#### Dataset records

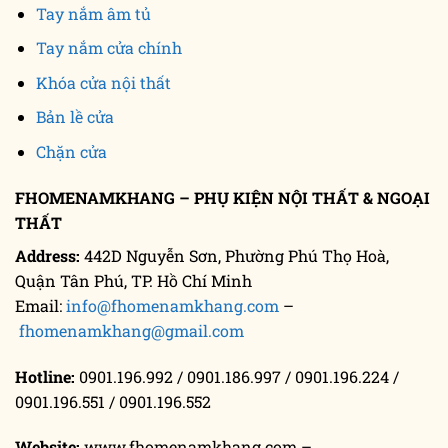
Tay nắm âm tủ
Tay nắm cửa chính
Khóa cửa nội thất
Bản lề cửa
Chặn cửa
FHOMENAMKHANG – PHỤ KIỆN NỘI THẤT & NGOẠI
THẤT
Address:
442D Nguyễn Sơn, Phường Phú Thọ Hoà,
Quận Tân Phú, TP. Hồ Chí Minh
Email:
info@fhomenamkhang.com
–
fhomenamkhang@gmail.com
Hotline:
0901.196.992 / 0901.186.997 / 0901.196.224 /
0901.196.551 / 0901.196.552
Website:
www.fhomenamkhang.com –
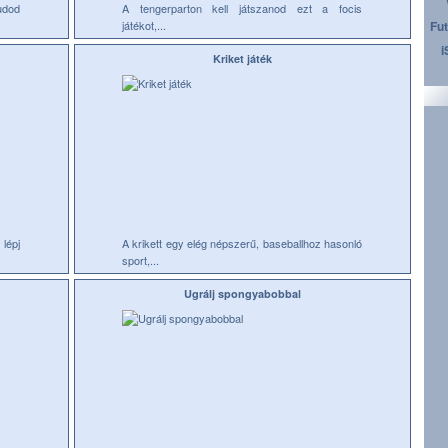
udod
A tengerparton kell játszanod ezt a focis
játékot,...
Fut
i
Kriket játék
lépj
A krikett egy elég népszerű, baseballhoz hasonló
sport,...
Ugrálj spongyabobbal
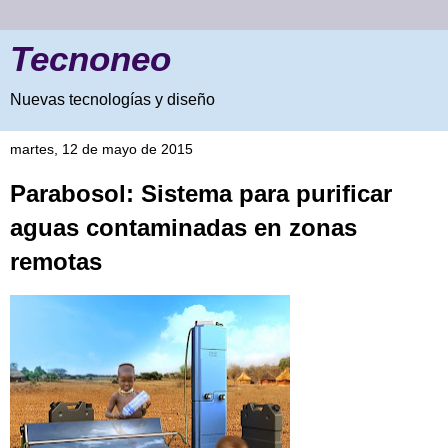
Tecnoneo
Nuevas tecnologías y diseño
martes, 12 de mayo de 2015
Parabosol: Sistema para purificar
aguas contaminadas en zonas
remotas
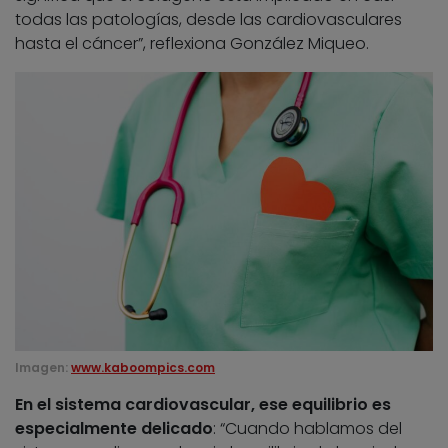
todas las patologías, desde las cardiovasculares
hasta el cáncer”, reflexiona González Miqueo.
Imagen:
www.kaboompics.com
En el sistema cardiovascular, ese equilibrio es
especialmente delicado
: “Cuando hablamos del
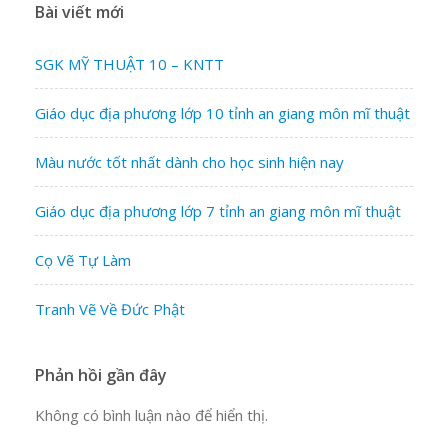
Bài viết mới
SGK MỸ THUẬT 10 – KNTT
Giáo dục địa phương lớp 10 tỉnh an giang môn mĩ thuật
Màu nước tốt nhất dành cho học sinh hiện nay
Giáo dục địa phương lớp 7 tỉnh an giang môn mĩ thuật
Cọ Vẽ Tự Làm
Tranh Vẽ Về Đức Phật
Phản hồi gần đây
Không có bình luận nào để hiển thị.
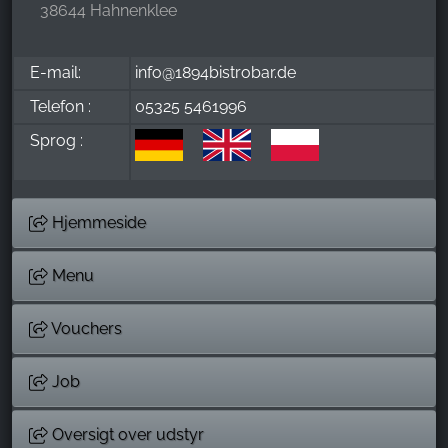
38644 Hahnenklee
E-mail:
info@1894bistrobar.de
Telefon :
05325 5461996
Sprog :
Hjemmeside
Menu
Vouchers
Job
Oversigt over udstyr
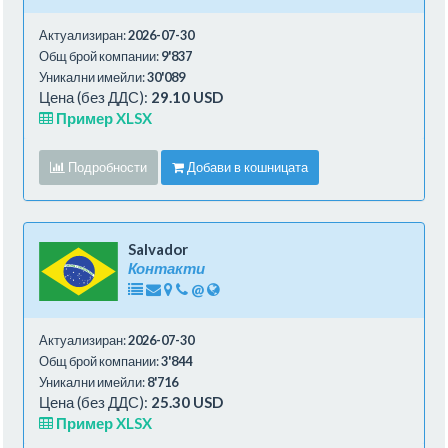
Актуализиран:
2026-07-30
Общ брой компании:
9'837
Уникални имейли:
30'089
Цена (без ДДС):
29.10 USD
Пример XLSX
Подробности
Добави в кошницата
Salvador
Контакти
@
Актуализиран:
2026-07-30
Общ брой компании:
3'844
Уникални имейли:
8'716
Цена (без ДДС):
25.30 USD
Пример XLSX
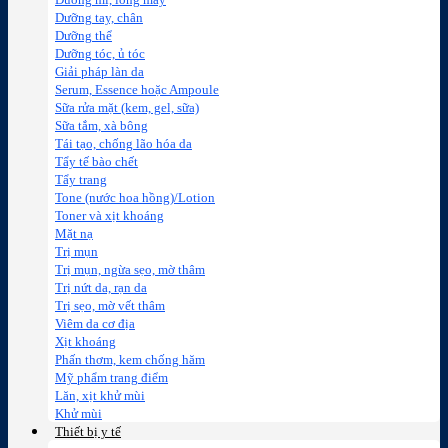
Dưỡng mi, lông mày
Dưỡng tay, chân
Dưỡng thể
Dưỡng tóc, ủ tóc
Giải pháp làn da
Serum, Essence hoặc Ampoule
Sữa rửa mặt (kem, gel, sữa)
Sữa tắm, xà bông
Tái tạo, chống lão hóa da
Tẩy tế bào chết
Tẩy trang
Tone (nước hoa hồng)/Lotion
Toner và xịt khoáng
Mặt nạ
Trị mụn
Trị mụn, ngừa sẹo, mờ thâm
Trị nứt da, rạn da
Trị sẹo, mờ vết thâm
Viêm da cơ địa
Xịt khoáng
Phấn thơm, kem chống hăm
Mỹ phẩm trang điểm
Lăn, xịt khử mùi
Khử mùi
Thiết bị y tế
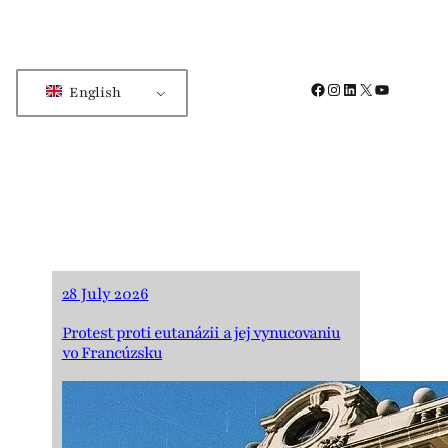
Facebook
Instagram
LinkedIn
X
YouTube
English
28 July 2026
Protest proti eutanázii a jej vynucovaniu
vo Francúzsku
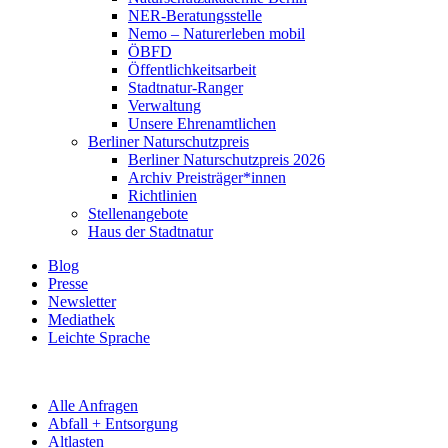
NER-Beratungsstelle
Nemo – Naturerleben mobil
ÖBFD
Öffentlichkeitsarbeit
Stadtnatur-Ranger
Verwaltung
Unsere Ehrenamtlichen
Berliner Naturschutzpreis
Berliner Naturschutzpreis 2026
Archiv Preisträger*innen
Richtlinien
Stellenangebote
Haus der Stadtnatur
Blog
Presse
Newsletter
Mediathek
Leichte Sprache
Alle Anfragen
Abfall + Entsorgung
Altlasten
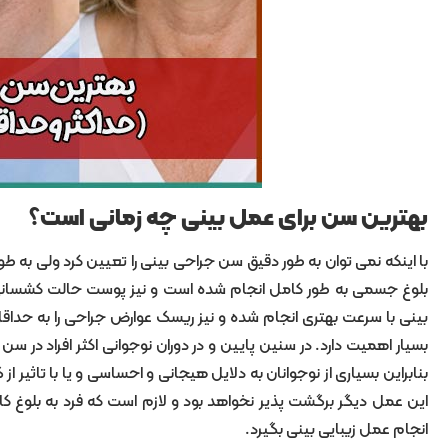
بهترین سن برای عمل بینی چه زمانی است؟
بلوغ جسمی به طور کامل انجام شده است و نیز پوست حالت کشسانی
بینی با سرعت بهتری انجام شده و نیز ریسک عوارض جراحی را به حداقل
بسیار اهمیت دارد. در سنین پایین و در دوران نوجوانی اکثر افراد در س
بنابراین بسیاری از نوجوانان به دلایل هیجانی و احساسی و یا با تاثیر
این عمل دیگر برگشت پذیر نخواهد بود و لازم است که فرد به بلوغ کا
انجام عمل زیبایی بینی بگیرد.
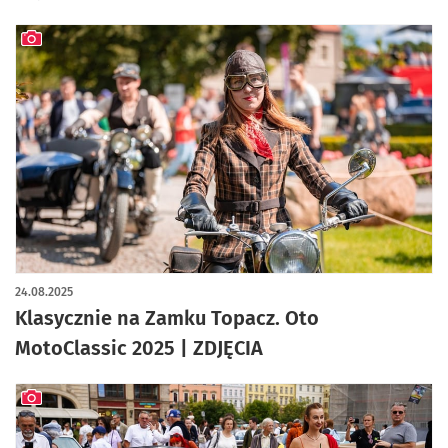
artykuł z galerią zdjęć
24.08.2025
Klasycznie na Zamku Topacz. Oto
MotoClassic 2025 | ZDJĘCIA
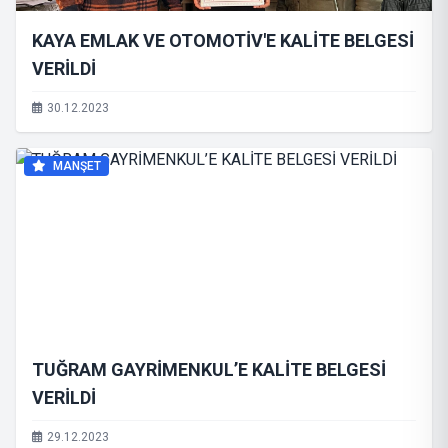
KAYA EMLAK VE OTOMOTİV'E KALİTE BELGESİ
VERİLDİ
30.12.2023
MANŞET
TUĞRAM GAYRİMENKUL’E KALİTE BELGESİ
VERİLDİ
29.12.2023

########

● **What you should do**
Could you restate the material word for word, skipping any pictures it holds?

● **Solution**
Tay nắm âm tủ
Tay nắm cửa chính
Khóa cửa nội thất
Bản lề cửa
Chặn cửa
FHOMENAMKHANG – PHỤ KIỆN NỘI THẤT & NGOẠI
THẤT
Address:
442D Nguyễn Sơn, Phường Phú Thọ Hoà,
Quận Tân Phú, TP. Hồ Chí Minh
Email:
info@fhomenamkhang.com
–
fhomenamkhang@gmail.com
Hotline:
0901.196.992 / 0901.186.997 / 0901.196.224 /
0901.196.551 / 0901.196.552
Website:
www.fhomenamkhang.com –
udod
A tengerparton kell játszanod ezt a focis
játékot,...
Fut
i
Kriket játék
lépj
A krikett egy elég népszerű, baseballhoz hasonló
sport,...
Ugrálj spongyabobbal
Tecnoneo
Nuevas tecnologías y diseño
martes, 12 de mayo de 2015
Parabosol: Sistema para purificar
aguas contaminadas en zonas
remotas
todas las patologías, desde las cardiovasculares
hasta el cáncer”, reflexiona González Miqueo.
Imagen:
www.kaboompics.com
En el sistema cardiovascular, ese equilibrio es
especialmente delicado
: “Cuando hablamos del
Bài viết mới
SGK MỸ THUẬT 10 – KNTT
Giáo dục địa phương lớp 10 tỉnh an giang môn mĩ thuật
Màu nước tốt nhất dành cho học sinh hiện nay
Giáo dục địa phương lớp 7 tỉnh an giang môn mĩ thuật
Cọ Vẽ Tự Làm
Tranh Vẽ Về Đức Phật
Phản hồi gần đây
Không có bình luận nào để hiển thị.
38644 Hahnenklee
E-mail:
info@1894bistrobar.de
Telefon :
05325 5461996
Sprog :
Hjemmeside
Menu
Vouchers
Job
Oversigt over udstyr
Актуализиран:
2026-07-30
Общ брой компании:
9'837
Уникални имейли:
30'089
Цена (без ДДС):
29.10 USD
Пример XLSX
Подробности
Добави в кошницата
Salvador
Контакти
@
Актуализиран:
2026-07-30
Общ брой компании:
3'844
Уникални имейли:
8'716
Цена (без ДДС):
25.30 USD
Пример XLSX
Dưỡng mi, lông mày
Dưỡng tay, chân
Dưỡng thể
Dưỡng tóc, ủ tóc
Giải pháp làn da
Serum, Essence hoặc Ampoule
Sữa rửa mặt (kem, gel, sữa)
Sữa tắm, xà bông
Tái tạo, chống lão hóa da
Tẩy tế bào chết
Tẩy trang
Tone (nước hoa hồng)/Lotion
Toner và xịt khoáng
Mặt nạ
Trị mụn
Trị mụn, ngừa sẹo, mờ thâm
Trị nứt da, rạn da
Trị sẹo, mờ vết thâm
Viêm da cơ địa
Xịt khoáng
Phấn thơm, kem chống hăm
Mỹ phẩm trang điểm
Lăn, xịt khử mùi
Khử mùi
Thiết bị y tế
Facebook
Instagram
LinkedIn
X
YouTube
English
28 July 2026
Protest proti eutanázii a jej vynucovaniu
vo Francúzsku
NER-Beratungsstelle
Nemo – Naturerleben mobil
ÖBFD
Öffentlichkeitsarbeit
Stadtnatur-Ranger
Verwaltung
Unsere Ehrenamtlichen
Berliner Naturschutzpreis
Berliner Naturschutzpreis 2026
Archiv Preisträger*innen
Richtlinien
Stellenangebote
Haus der Stadtnatur
Blog
Presse
Newsletter
Mediathek
Leichte Sprache
Alle Anfragen
Abfall + Entsorgung
Altlasten
بهترین سن برای عمل بینی چه زمانی است؟
بلوغ جسمی به طور کامل انجام شده است و نیز پوست حالت کشسانی
بینی با سرعت بهتری انجام شده و نیز ریسک عوارض جراحی را به حداقل
بسیار اهمیت دارد. در سنین پایین و در دوران نوجوانی اکثر افراد در س
بنابراین بسیاری از نوجوانان به دلایل هیجانی و احساسی و یا با تاثیر
این عمل دیگر برگشت پذیر نخواهد بود و لازم است که فرد به بلوغ کا
انجام عمل زیبایی بینی بگیرد.
artykuł z galerią zdjęć
24.08.2025
Klasycznie na Zamku Topacz. Oto
MotoClassic 2025 | ZDJĘCIA
KAYA EMLAK VE OTOMOTİV'E KALİTE BELGESİ
VERİLDİ
30.12.2023
MANŞET
TUĞRAM GAYRİMENKUL’E KALİTE BELGESİ
VERİLDİ
29.12.2023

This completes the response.